Microsoft has said that it has “liberated” two million PCs worldwide from Citadel botnets after an action on June 5 which targeted 1,400 networks around the world. Citadel botnets had stolen $500 million from bank accounts in 90 countries around the world by installing keylogger software on millions of machines.
“We have liberated at least 2 million PCs globally. That is a conservative estimate,” said Richard Domingues Boscovich, assistant general counsel with Microsoft’s Digital Crimes Unit. Boscovich said that while the action had not eliminated all the Citadel botnets around the world, “We feel confident that we really got most of the ones that we were after. It was a very, very successful disruptive action.”
Microsoft’s Digital Crimes Unit is still working to determine how many botnets are still operational, according to a report by Reuters.
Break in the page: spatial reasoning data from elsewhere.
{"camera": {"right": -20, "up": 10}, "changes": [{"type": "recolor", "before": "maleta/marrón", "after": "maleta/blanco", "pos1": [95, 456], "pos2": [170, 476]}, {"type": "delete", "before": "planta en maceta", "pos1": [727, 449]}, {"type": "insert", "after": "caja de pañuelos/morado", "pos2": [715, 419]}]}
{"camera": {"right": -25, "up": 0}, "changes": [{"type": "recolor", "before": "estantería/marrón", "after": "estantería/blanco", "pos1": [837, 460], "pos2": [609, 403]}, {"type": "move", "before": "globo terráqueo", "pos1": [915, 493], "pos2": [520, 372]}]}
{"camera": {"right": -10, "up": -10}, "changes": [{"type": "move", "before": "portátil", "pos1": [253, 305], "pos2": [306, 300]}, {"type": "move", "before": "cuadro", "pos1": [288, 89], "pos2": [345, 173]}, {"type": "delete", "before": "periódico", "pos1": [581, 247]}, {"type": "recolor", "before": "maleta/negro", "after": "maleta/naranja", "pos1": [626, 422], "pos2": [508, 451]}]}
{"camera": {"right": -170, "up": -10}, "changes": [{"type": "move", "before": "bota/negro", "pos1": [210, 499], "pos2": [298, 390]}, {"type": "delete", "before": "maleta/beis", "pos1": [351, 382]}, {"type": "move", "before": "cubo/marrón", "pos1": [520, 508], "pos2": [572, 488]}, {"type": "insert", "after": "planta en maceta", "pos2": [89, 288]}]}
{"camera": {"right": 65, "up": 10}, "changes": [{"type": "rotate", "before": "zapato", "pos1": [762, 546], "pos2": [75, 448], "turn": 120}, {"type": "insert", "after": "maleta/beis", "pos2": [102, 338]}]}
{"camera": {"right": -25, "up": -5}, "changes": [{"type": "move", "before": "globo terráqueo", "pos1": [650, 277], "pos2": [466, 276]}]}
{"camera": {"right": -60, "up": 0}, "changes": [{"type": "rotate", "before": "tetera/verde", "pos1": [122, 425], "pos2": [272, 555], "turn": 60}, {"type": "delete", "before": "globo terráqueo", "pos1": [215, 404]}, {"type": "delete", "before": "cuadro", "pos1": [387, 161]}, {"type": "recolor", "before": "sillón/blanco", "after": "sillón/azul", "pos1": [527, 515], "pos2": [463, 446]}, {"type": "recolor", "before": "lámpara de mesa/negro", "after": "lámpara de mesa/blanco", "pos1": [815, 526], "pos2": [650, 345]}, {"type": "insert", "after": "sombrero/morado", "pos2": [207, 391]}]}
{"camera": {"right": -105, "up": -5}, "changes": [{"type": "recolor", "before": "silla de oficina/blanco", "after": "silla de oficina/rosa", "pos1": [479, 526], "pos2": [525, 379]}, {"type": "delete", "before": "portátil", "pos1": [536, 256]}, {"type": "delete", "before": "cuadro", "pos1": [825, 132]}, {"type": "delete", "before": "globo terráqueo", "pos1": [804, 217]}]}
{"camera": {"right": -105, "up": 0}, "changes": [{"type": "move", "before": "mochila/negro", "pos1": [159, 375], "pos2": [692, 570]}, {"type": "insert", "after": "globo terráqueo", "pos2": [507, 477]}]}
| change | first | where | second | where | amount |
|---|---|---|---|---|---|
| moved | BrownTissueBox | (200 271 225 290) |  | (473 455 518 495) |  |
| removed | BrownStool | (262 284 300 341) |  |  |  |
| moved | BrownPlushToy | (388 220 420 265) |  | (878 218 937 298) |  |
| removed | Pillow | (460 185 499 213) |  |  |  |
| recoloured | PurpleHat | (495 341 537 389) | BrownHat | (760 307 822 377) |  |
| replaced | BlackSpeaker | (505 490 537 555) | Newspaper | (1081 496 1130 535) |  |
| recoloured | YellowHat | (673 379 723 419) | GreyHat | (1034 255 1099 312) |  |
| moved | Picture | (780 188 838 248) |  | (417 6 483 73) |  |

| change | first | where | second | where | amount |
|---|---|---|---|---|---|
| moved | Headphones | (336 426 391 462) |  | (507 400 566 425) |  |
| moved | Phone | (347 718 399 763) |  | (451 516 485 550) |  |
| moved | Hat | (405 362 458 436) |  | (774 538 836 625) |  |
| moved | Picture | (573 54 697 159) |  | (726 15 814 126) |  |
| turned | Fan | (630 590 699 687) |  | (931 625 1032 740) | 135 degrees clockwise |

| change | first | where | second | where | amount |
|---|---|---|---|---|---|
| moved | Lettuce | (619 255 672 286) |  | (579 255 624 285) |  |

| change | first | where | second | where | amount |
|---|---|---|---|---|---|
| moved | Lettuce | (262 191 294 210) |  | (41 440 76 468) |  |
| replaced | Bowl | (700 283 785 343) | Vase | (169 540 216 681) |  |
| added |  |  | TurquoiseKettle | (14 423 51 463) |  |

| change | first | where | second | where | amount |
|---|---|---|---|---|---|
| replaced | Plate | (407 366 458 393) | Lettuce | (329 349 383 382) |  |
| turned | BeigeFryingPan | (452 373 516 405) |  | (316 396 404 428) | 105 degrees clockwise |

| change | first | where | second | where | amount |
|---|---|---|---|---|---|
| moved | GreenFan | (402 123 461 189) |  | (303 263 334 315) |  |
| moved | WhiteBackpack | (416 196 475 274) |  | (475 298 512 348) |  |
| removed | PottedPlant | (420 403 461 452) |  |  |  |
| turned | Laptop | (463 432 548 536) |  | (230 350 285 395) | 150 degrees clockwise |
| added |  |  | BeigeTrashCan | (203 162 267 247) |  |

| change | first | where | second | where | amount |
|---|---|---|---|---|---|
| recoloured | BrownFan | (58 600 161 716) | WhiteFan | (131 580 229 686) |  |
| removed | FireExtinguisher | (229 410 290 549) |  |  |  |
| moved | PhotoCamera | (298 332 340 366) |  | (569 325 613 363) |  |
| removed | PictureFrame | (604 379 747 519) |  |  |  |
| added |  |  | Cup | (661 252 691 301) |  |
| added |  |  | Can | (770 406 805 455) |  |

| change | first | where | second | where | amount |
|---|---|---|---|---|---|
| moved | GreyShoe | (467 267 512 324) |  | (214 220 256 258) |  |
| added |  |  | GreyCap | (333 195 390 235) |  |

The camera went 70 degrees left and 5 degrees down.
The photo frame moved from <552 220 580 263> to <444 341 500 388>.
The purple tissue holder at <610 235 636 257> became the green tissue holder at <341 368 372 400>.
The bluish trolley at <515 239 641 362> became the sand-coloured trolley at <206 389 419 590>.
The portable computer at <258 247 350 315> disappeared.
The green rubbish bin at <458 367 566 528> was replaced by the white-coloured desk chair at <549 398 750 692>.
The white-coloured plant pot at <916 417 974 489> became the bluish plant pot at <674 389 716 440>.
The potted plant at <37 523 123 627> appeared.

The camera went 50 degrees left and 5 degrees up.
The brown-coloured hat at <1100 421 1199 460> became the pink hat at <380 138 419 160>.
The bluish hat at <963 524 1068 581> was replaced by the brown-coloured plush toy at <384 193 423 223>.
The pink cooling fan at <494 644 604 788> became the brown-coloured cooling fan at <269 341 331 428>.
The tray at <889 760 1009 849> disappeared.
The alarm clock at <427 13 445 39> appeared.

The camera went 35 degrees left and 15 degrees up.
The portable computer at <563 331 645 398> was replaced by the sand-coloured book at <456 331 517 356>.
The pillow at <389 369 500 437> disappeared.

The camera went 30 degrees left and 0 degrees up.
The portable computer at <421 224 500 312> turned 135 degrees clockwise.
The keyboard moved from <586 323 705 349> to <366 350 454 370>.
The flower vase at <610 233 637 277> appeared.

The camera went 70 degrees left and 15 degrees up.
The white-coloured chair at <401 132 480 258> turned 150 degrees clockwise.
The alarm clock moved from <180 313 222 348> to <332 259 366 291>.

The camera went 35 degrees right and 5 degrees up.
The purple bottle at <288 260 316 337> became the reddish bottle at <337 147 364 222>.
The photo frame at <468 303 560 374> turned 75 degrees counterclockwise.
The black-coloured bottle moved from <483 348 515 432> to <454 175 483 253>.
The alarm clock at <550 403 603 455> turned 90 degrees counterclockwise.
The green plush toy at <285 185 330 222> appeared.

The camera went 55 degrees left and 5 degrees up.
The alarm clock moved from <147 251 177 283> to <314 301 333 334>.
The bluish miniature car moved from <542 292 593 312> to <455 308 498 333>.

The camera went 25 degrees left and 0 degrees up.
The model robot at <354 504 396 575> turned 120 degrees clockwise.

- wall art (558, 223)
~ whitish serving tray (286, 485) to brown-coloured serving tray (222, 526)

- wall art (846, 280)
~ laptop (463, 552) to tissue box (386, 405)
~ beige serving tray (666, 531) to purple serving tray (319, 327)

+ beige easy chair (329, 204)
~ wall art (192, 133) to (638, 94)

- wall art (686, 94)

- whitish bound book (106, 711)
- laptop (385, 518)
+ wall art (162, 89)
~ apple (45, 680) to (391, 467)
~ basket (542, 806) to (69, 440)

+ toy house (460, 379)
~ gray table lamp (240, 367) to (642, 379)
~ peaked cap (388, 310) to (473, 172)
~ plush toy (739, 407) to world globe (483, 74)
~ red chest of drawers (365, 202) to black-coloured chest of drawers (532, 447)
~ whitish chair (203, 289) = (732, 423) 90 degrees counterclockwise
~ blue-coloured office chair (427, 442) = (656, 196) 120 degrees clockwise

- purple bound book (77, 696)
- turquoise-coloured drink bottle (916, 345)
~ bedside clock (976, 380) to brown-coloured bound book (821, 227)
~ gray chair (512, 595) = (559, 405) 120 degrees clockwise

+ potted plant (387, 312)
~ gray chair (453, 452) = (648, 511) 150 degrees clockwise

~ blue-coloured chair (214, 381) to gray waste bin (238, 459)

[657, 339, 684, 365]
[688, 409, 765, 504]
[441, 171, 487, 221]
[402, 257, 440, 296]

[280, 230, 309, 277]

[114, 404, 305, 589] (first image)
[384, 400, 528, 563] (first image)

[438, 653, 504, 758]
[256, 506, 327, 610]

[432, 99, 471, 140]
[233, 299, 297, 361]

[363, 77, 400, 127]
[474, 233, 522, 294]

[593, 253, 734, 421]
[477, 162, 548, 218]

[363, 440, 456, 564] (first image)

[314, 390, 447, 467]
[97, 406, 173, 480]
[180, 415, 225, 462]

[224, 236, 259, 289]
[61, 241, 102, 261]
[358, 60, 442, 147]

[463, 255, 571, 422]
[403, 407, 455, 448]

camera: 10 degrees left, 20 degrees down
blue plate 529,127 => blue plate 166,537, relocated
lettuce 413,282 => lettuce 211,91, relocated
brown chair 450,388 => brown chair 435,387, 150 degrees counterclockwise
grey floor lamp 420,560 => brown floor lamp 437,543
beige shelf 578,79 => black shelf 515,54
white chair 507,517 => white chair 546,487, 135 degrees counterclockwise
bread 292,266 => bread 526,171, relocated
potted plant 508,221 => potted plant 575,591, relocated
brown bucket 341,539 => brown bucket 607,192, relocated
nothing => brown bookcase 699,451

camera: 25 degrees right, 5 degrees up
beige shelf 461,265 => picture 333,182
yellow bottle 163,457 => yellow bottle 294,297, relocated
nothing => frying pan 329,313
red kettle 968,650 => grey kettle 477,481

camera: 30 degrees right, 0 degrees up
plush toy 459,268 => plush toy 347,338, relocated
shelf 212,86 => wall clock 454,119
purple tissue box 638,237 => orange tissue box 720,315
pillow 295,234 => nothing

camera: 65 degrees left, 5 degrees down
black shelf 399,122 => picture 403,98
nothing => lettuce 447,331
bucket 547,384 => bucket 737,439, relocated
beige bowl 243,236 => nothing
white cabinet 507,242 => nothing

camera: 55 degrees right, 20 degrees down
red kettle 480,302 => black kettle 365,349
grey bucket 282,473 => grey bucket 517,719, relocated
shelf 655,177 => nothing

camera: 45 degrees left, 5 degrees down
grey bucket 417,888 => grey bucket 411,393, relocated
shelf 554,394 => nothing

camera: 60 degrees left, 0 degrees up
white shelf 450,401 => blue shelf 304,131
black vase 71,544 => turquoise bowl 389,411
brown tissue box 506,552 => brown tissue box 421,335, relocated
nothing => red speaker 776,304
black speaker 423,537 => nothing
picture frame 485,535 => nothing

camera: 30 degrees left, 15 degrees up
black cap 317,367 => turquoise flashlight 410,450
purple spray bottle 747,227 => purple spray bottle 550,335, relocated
Boscovich said that most of the infected machines were in the United States, Europe and Hong Kong. Microsoft said that the malware spread along with pirated versions of Windows. Police forces including the FBI and Europol are still investigating.
Boscovich said in an earlier interview that a suspected ringleader known as “Aquabox” is still at large, and is suspected to be from Eastern Europe. Aquabox is suspected to have led a team of at least 80 “bot herders” who controlled the networks.
Infected machines had been blocked from visiting many legitimate antivirus/anti-malware sites, meaning that the infection was hard to remove.
The action involved law enforcement worldwide. Working with banking organisations in the U.S., Microsoft filed a civil suit against the operators of the Citadel botnet. On June 5, the company received authorization from the U.S. District Court for the Western District of North Carolina to cut off communication between 1,462 networks and millions of infected machines.